In long-term carcinogenicity studies of atazanavir in mice and rats, an increased incidence of benign hepatic adenomas was seen in female mice only. The increased incidence of benign hepatic adenomas in female mice was likely secondary to cytotoxic liver changes manifested by single-cell necrosis and is considered to have no relevance for humans at intended therapeutic exposures. There were no tumorigenic findings in male mice or in rats.

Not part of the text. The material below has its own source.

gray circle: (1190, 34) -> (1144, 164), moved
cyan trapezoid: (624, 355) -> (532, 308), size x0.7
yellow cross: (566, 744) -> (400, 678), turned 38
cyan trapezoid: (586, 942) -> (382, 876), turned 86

Atazanavir increased opacity of bovine corneas in an in vitro ocular irritation study, indicating it may be an ocular irritant upon direct contact with the eye.

Cobicistat

Non-clinical data reveal no special hazard for humans based on conventional studies of repeated dose toxicity, genotoxicity, and toxicity to reproduction and development. No teratogenic effects were observed in rats and rabbit developmental toxicity studies. In rats, ossification changes in the spinal column and sternebra of foetuses occurred at a dose that produced significant maternal toxicity.

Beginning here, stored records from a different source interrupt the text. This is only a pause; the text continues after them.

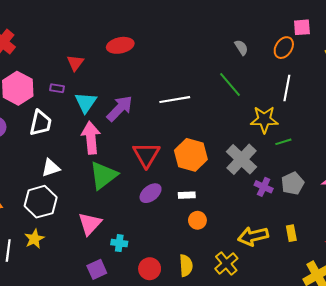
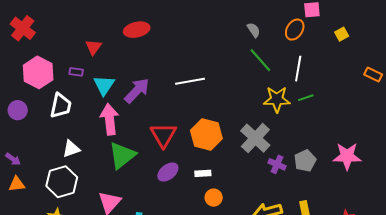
green line: (230, 84) -> (260, 60), moved
green line: (283, 142) -> (306, 98), moved

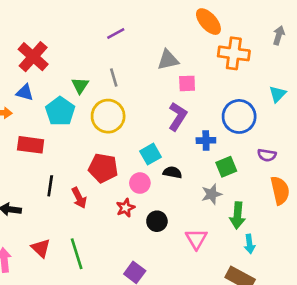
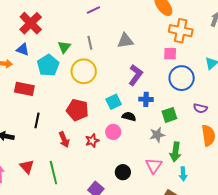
gray triangle: (168, 60) -> (125, 41), moved
pink square: (187, 83) -> (170, 54), moved
blue cross: (206, 140) -> (146, 99), moved
pink circle: (140, 183) -> (113, 132), moved
red arrow: (79, 198) -> (64, 140), moved
black circle: (157, 221) -> (123, 172), moved
pink triangle: (196, 239) -> (154, 166), moved

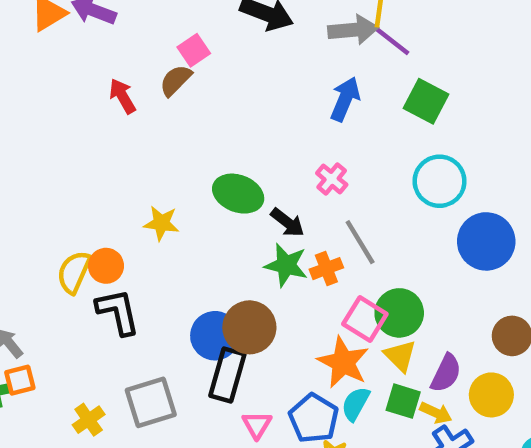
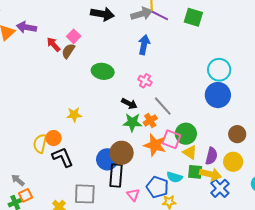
red arrow: (122, 96) -> (53, 44), moved
green square: (426, 101) -> (193, 17), moved
cyan circle: (440, 181) -> (219, 70), moved
green ellipse: (238, 194) -> (103, 71), moved
orange star: (343, 362) -> (155, 145), moved
gray square: (151, 402) -> (85, 194), turned 30
cyan semicircle: (356, 404) -> (174, 177), turned -91
yellow arrow: (436, 413) -> (210, 174), size x1.5

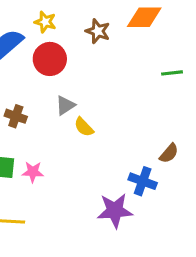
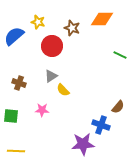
red circle: (50, 59) -> (52, 46), moved
green line: (172, 73) -> (120, 55), turned 32
pink star: (33, 172) -> (42, 110), moved

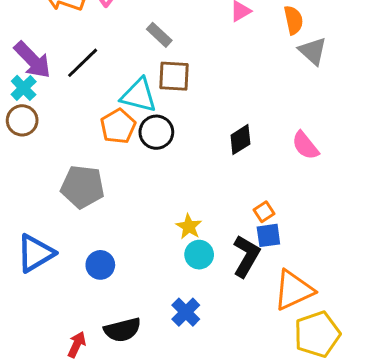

Ex vivo rabbit studies and in vivo dog studies suggest that cobicistat has a low potential for QT prolongation, and may slightly prolong the PR interval and decrease left ventricular function at mean concentrations at least 10-fold higher than the human exposure at the recommended 150 mg daily dose.

A long-term carcinogenicity study of cobicistat in rats revealed tumourigenic potential specific for this species that is regarded as of no relevance for humans. A long-term carcinogenicity study in mice did not show any carcinogenic potential.

Tablet core

cellulose, microcrystalline (E460(i))

croscarmellose sodium (E468)

sodium starch glycolate

crospovidone (E1202)

stearic acid (E570)

magnesium stearate (E470b)

hydroxypropylcellulose (E463)

silica (E551)

Film-coating

hypromellose (hydroxypropyl methyl cellulose, E464)

titanium dioxide (E171)

talc (E553b)

triacetin (E1518)

red iron oxide (E172)

Not applicable.

2 years

Do not store above 30 ° C.

High density polyethylene (HDPE) bottle with a child-resistant polypropylene closure. Each bottle contains 30 film-coated tablets and a silica gel dessicant.

The following pack sizes are available: outer cartons containing 1 bottle of 30 film-coated tablets and outer cartons containing 90 (3 bottles of 30) film-coated tablets.

Not all pack sizes may be marketed.

Any unused medicinal product or waste material should be disposed of in accordance with local requirements.